The Harvest Goddess: When India and Mexico Dreamed the Same Divine
In many Bengali homes, the autumn moon glows on freshly cleaned courtyards. Lamps flicker beside baskets of rice and clay pots, while an owl figurine keeps watch. On this night of Kojagori Purnima, people worship Goddess Lakshmi—the bringer of plenty.
But if you look closely, this celebration is not just
about gold and fortune. It is about grain, soil, and the quiet gratitude of
those who live by the land.
The small details tell the story: rice sheaves placed
beside the altar, a boat filled with grains, vermillion and coconut shells
arranged in a wicker basket. These are not symbols of commerce; they are
emblems of harvest. The goddess who receives them was once not merely a patron
of wealth but the protector of crops—the Shashya Devi, the mother of
food itself.
Lakshmi:
The Forgotten Harvest Mother
Today, Lakshmi is known everywhere as the glittering
goddess of prosperity—her hands showering coins, her form framed in golden
light. Yet older traditions remember her differently. In eastern India,
particularly Bengal, Assam, and Odisha, she descends on Kojagori Purnima,
five days after Durga Puja ends—on the full moon night when the monsoon season
concludes and the harvest begins.
This is different from the Diwali Lakshmi Puja
celebrated in North India fifteen days later on the new moon (Amavasya),
where Lakshmi is worshipped primarily as the goddess of wealth and business
prosperity. In Bengal, the focus remains rooted in household abundance and
agricultural thanksgiving—a quieter, older tradition.
The
Three Faces of Abundance
Folk rituals speak of three Lakshmis, each tied
to a moment in the agricultural cycle, represented by three colored rice-paste
dolls:
- Green Lakshmi (Harita Devi)—honored before sowing in Falgun (February-March)
- Yellow Lakshmi (Swarna Lakshmi)—worshipped when the fields ripen in Ashwin
(September-October)
- Red Lakshmi (Aruna Lakshmi)—celebrated after the harvest in Aghran
(November-December)
Together they form a calendar of survival, a rhythm of
gratitude that long predates banks and bullion.
Ancient
Roots in Sacred Texts
she appeared as Shri—not a fully formed deity but a cluster of qualities: radiance, abundance, fertility, auspiciousness. Scholars believe she represents the survival of pre-Aryan indigenous goddess worship, possibly stretching back to the Harappan civilization (circa 5500 BCE).
Archaeological evidence confirms her ancient presence.
Her images appear on coins from the Gupta dynasty (4th century CE) and
sculptures from Kausambi (3rd century BCE). A small statuette discovered
in Pompeii, believed to depict Lakshmi and dating before 79 CE, shows
how far her worship had traveled across the ancient world.
The
Shadow Twin: Alakshmi
Over centuries, as Brahmanical Hinduism consolidated
power, the old harvest goddess with her earthy symbols—the owl, pig's tusk, and
Kubera's head—became problematic for elite religion. The solution? Create Alakshmi,
her shadow twin—the spirit of poverty, misfortune, and discord.
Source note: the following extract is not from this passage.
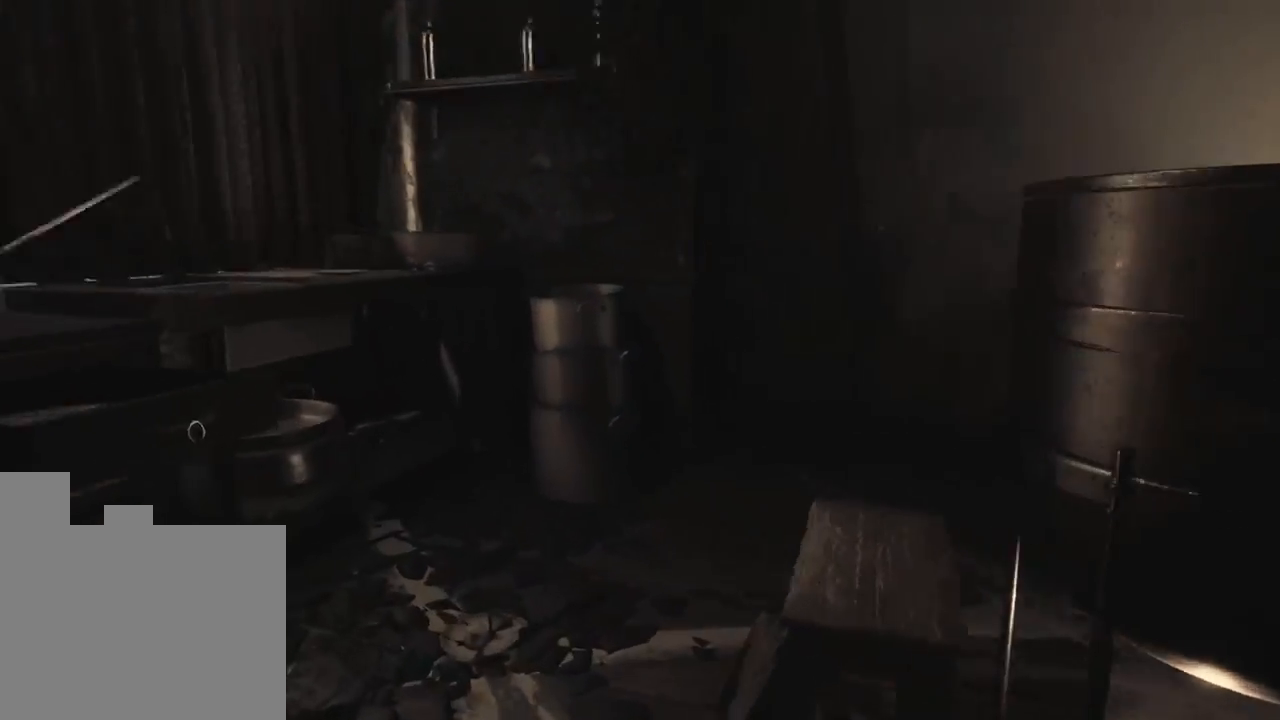
{"keys": [], "events": [[366, "w", "up"], [466, "a", "up"]]}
Even today, before Kojagori Purnima or Diwali, many
perform the ritual of Alakshmi Biday ("Farewell to Alakshmi"),
driving away the "inauspicious" goddess before welcoming Lakshmi.
This wasn't merely religious evolution—it was cultural negotiation, the tension
between indigenous agricultural worship and incoming patriarchal traditions.
Yet the older goddess endures quietly in Bengali
courtyards, her image drawn in white rice paste, her presence felt in the hum
of crickets and the scent of new grain.
Across
the Ocean: The Corn Mothers of Mexico
similar story.
To the Aztecs, corn (maize) was life itself.
Their creation myth says that humans were formed from maize dough, molded by
the gods. And like Lakshmi's triad of harvest forms, their world too was
watched over by three deities of corn—each one mirroring a stage of growth.
The
Triadic Corn Cycle
Xilonen ("tender ear of corn")—symbolized young maize, the first shoots
of hope. Her name evolved into the modern Mexican Spanish word elote,
meaning fresh corn. She was celebrated in July during the Huey Tecuilhuitl
festival, when young girls would impersonate the goddess, dancing to bring
forth abundance.
Centeótl ("dried maize deity")—the youthful maize god, represented the
ripening fields. Portrayed as a young man with yellow body coloring (like ripe
corn), he presided over the growing season. Interestingly, some scholars
believe Centeótl was originally female but was masculinized as Aztec society
became more patriarchal—an echo of similar tensions in India.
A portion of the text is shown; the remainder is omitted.